━━━ Task input ━━━

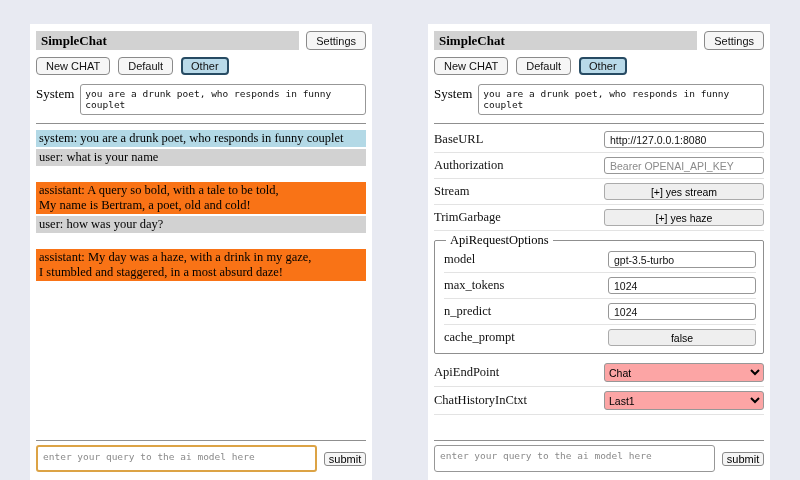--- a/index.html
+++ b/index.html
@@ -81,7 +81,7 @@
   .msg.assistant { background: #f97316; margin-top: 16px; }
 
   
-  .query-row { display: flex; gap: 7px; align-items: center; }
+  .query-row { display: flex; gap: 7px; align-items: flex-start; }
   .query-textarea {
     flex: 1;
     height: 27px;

━━━

Task requirements
Gather every line from the listing above in which "flex" appears, and copy those lines.

Answer area
-  .query-row { display: flex; gap: 7px; align-items: center; }
+  .query-row { display: flex; gap: 7px; align-items: flex-start; }
     flex: 1;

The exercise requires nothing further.